Development and Testing

pytest

Installation:

pip install pytest pytest-asyncio

Example Tests:

import pytest
from your_chunking_module import FixedSizeChunker, SemanticChunker

class TestFixedSizeChunker:
    def test_chunk_size_respect(self):
        chunker = FixedSizeChunker(chunk_size=100, chunk_overlap=10)
        text = "word " * 50  # 50 words

        chunks = chunker.chunk(text)

        for chunk in chunks:
            assert len(chunk.split()) <= 100  # Account for word boundaries

    def test_overlap_consistency(self):
        chunker = FixedSizeChunker(chunk_size=50, chunk_overlap=10)
        text = "word " * 30

        chunks = chunker.chunk(text)

        # Check overlap between consecutive chunks
        for i in range(1, len(chunks)):
            chunk1_words = set(chunks[i-1].split()[-10:])
            chunk2_words = set(chunks[i].split()[:10])
            overlap = len(chunk1_words & chunk2_words)
            assert overlap >= 5  # Allow some tolerance

@pytest.mark.asyncio
async def test_semantic_chunker():
    chunker = SemanticChunker()
    text = "First topic sentence. Another sentence about first topic. " \
           "Now switching to second topic. More about second topic."

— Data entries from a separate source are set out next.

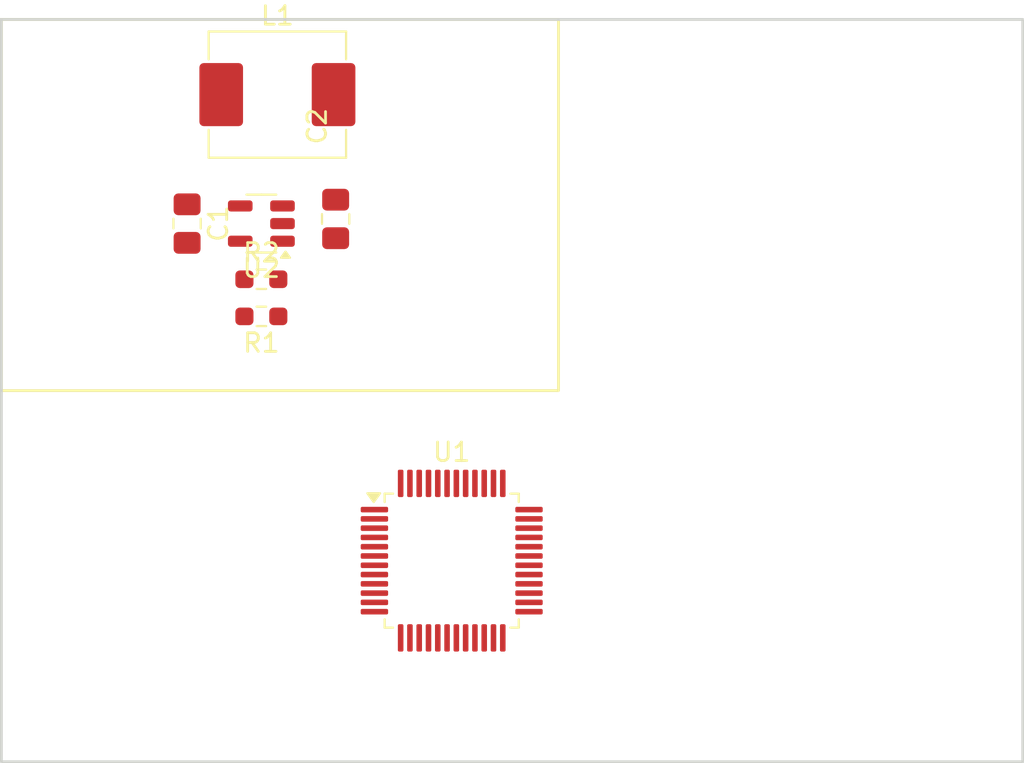
<source format=kicad_pcb>
(kicad_pcb
	(version 20240108)
	(generator "pcbnew")
	(generator_version "8.0")
	(general
		(thickness 1.6)
		(legacy_teardrops no)
	)
	(paper "A4")
	(layers
		(0 "F.Cu" signal)
		(31 "B.Cu" signal)
		(32 "B.Adhes" user "B.Adhesive")
		(33 "F.Adhes" user "F.Adhesive")
		(34 "B.Paste" user)
		(35 "F.Paste" user)
		(36 "B.SilkS" user "B.Silkscreen")
		(37 "F.SilkS" user "F.Silkscreen")
		(38 "B.Mask" user)
		(39 "F.Mask" user)
		(44 "Edge.Cuts" user)
		(45 "Margin" user)
		(46 "B.CrtYd" user "B.Courtyard")
		(47 "F.CrtYd" user "F.Courtyard")
		(48 "B.Fab" user)
		(49 "F.Fab" user)
	)
	(setup
		(stackup
			(layer "F.SilkS"
				(type "Top Silk Screen")
			)
			(layer "F.Paste"
				(type "Top Solder Paste")
			)
			(layer "F.Mask"
				(type "Top Solder Mask")
				(thickness 0.01)
			)
			(layer "F.Cu"
				(type "copper")
				(thickness 0.035)
			)
			(layer "dielectric 1"
				(type "core")
				(thickness 1.51)
				(material "FR4")
				(epsilon_r 4.5)
				(loss_tangent 0.02)
			)
			(layer "B.Cu"
				(type "copper")
				(thickness 0.035)
			)
			(layer "B.Mask"
				(type "Bottom Solder Mask")
				(thickness 0.01)
			)
			(layer "B.Paste"
				(type "Bottom Solder Paste")
			)
			(layer "B.SilkS"
				(type "Bottom Silk Screen")
			)
			(copper_finish "HAL SnPb")
			(dielectric_constraints no)
		)
		(pad_to_mask_clearance 0.05)
		(allow_soldermask_bridges_in_footprints no)
		(pcbplotparams
			(layerselection 0x00010fc_ffffffff)
			(plot_on_all_layers_selection 0x0000000_00000000)
			(disableapertmacros no)
			(usegerberextensions no)
			(usegerberattributes yes)
			(usegerberadvancedattributes yes)
			(creategerberjobfile yes)
			(dashed_line_dash_ratio 12.000000)
			(dashed_line_gap_ratio 3.000000)
			(svgprecision 4)
			(plotframeref no)
			(viasonmask no)
			(mode 1)
			(useauxorigin no)
			(hpglpennumber 1)
			(hpglpenspeed 20)
			(hpglpendiameter 15.000000)
			(pdf_front_fp_property_popups yes)
			(pdf_back_fp_property_popups yes)
			(dxfpolygonmode yes)
			(dxfimperialunits yes)
			(dxfusepcbnewfont yes)
			(psnegative no)
			(psa4output no)
			(plotreference yes)
			(plotvalue yes)
			(plotfptext yes)
			(plotinvisibletext no)
			(sketchpadsonfab no)
			(subtractmaskfromsilk no)
			(outputformat 1)
			(mirror no)
			(drillshape 1)
			(scaleselection 1)
			(outputdirectory "")
		)
	)
	(net 0 "")
	(net 1 "GND")
	(net 2 "Net-(U1-VSS-Pad23)")
	(net 3 "unconnected-(U1-PB6-Pad42)")
	(net 4 "unconnected-(U1-PF7-Pad36)")
	(net 5 "unconnected-(U1-PC15-Pad4)")
	(net 6 "unconnected-(U1-PA8-Pad29)")
	(net 7 "unconnected-(U1-PB10-Pad21)")
	(net 8 "unconnected-(U1-PF1-Pad6)")
	(net 9 "unconnected-(U1-PC14-Pad3)")
	(net 10 "unconnected-(U1-PB0-Pad18)")
	(net 11 "unconnected-(U1-VDD-Pad1)")
	(net 12 "unconnected-(U1-PA4-Pad14)")
	(net 13 "unconnected-(U1-BOOT0-Pad44)")
	(net 14 "unconnected-(U1-PA3-Pad13)")
	(net 15 "unconnected-(U1-PF0-Pad5)")
	(net 16 "unconnected-(U1-PB15-Pad28)")
	(net 17 "unconnected-(U1-PA5-Pad15)")
	(net 18 "unconnected-(U1-NRST-Pad7)")
	(net 19 "unconnected-(U1-VDD-Pad48)")
	(net 20 "unconnected-(U1-PB5-Pad41)")
	(net 21 "unconnected-(U1-PF6-Pad35)")
	(net 22 "unconnected-(U1-PB13-Pad26)")
	(net 23 "unconnected-(U1-PB3-Pad39)")
	(net 24 "unconnected-(U1-PA2-Pad12)")
	(net 25 "unconnected-(U1-PC13-Pad2)")
	(net 26 "unconnected-(U1-VDD-Pad24)")
	(net 27 "unconnected-(U1-PA1-Pad11)")
	(net 28 "unconnected-(U1-PA7-Pad17)")
	(net 29 "unconnected-(U1-PA6-Pad16)")
	(net 30 "unconnected-(U1-PB14-Pad27)")
	(net 31 "unconnected-(U1-PB7-Pad43)")
	(net 32 "unconnected-(U1-PA15-Pad38)")
	(net 33 "unconnected-(U1-PA12-Pad33)")
	(net 34 "unconnected-(U1-VSSA-Pad8)")
	(net 35 "unconnected-(U1-PA9-Pad30)")
	(net 36 "unconnected-(U1-PB11-Pad22)")
	(net 37 "unconnected-(U1-PB8-Pad45)")
	(net 38 "unconnected-(U1-PB4-Pad40)")
	(net 39 "unconnected-(U1-VDDA-Pad9)")
	(net 40 "unconnected-(U1-PB2-Pad20)")
	(net 41 "unconnected-(U1-PA13-Pad34)")
	(net 42 "unconnected-(U1-PA11-Pad32)")
	(net 43 "unconnected-(U1-PB12-Pad25)")
	(net 44 "unconnected-(U1-PA0-Pad10)")
	(net 45 "unconnected-(U1-PB1-Pad19)")
	(net 46 "unconnected-(U1-PA14-Pad37)")
	(net 47 "unconnected-(U1-PA10-Pad31)")
	(net 48 "unconnected-(U1-PB9-Pad46)")
	(net 49 "Net-(C1-+)")
	(net 50 "Net-(R1--)")
	(net 51 "Net-(L1-+)")
	(net 52 "+3.3V")
	(footprint "Package_TO_SOT_SMD:SOT-23-5" (layer "F.Cu") (at 114 61 180))
	(footprint "Resistor_SMD:R_0603_1608Metric_Pad0.98x0.95mm_HandSolder" (layer "F.Cu") (at 114 64))
	(footprint "Package_QFP:LQFP-48_7x7mm_P0.5mm" (layer "F.Cu") (at 124.25 79.1625))
	(footprint "Capacitor_SMD:C_0805_2012Metric_Pad1.18x1.45mm_HandSolder" (layer "F.Cu") (at 110 61 -90))
	(footprint "Inductor_SMD:L_Abracon_ASPI-0630LR" (layer "F.Cu") (at 114.8625 54.05))
	(footprint "Resistor_SMD:R_0603_1608Metric_Pad0.98x0.95mm_HandSolder" (layer "F.Cu") (at 114 66 180))
	(footprint "Capacitor_SMD:C_0805_2012Metric_Pad1.18x1.45mm_HandSolder" (layer "F.Cu") (at 118 60.75 -90))
	(gr_rect
		(start 100 50)
		(end 130 70)
		(stroke
			(width 0.15)
			(type default)
		)
		(fill none)
		(layer "F.SilkS")
		(uuid "5f3f82d5-832d-47cc-b78a-746a96bea41c")
	)
	(gr_rect
		(start 100 50)
		(end 155 90)
		(stroke
			(width 0.15)
			(type default)
		)
		(fill none)
		(layer "Edge.Cuts")
		(uuid "55769a5c-e1e9-4fdb-a8ef-b602bf16afb9")
	)
)

</source>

    chunks = await chunker.chunk_async(text)

    # Should detect topic change and create boundary
    assert len(chunks) >= 2
    assert "first topic" in chunks[0].lower()
    assert "second topic" in chunks[1].lower()

Memory Profiler

Installation:

pip install memory-profiler

Example Usage:

from memory_profiler import profile

@profile
def chunk_large_document():
    chunker = FixedSizeChunker(chunk_size=1000)
    large_text = "word " * 100000  # Large document

    chunks = chunker.chunk(large_text)
    return chunks

# Run with: python -m memory_profiler your_script.py

This comprehensive toolset provides everything needed to implement, test, and optimize chunking strategies for various use cases, from simple text processing to production-grade RAG systems.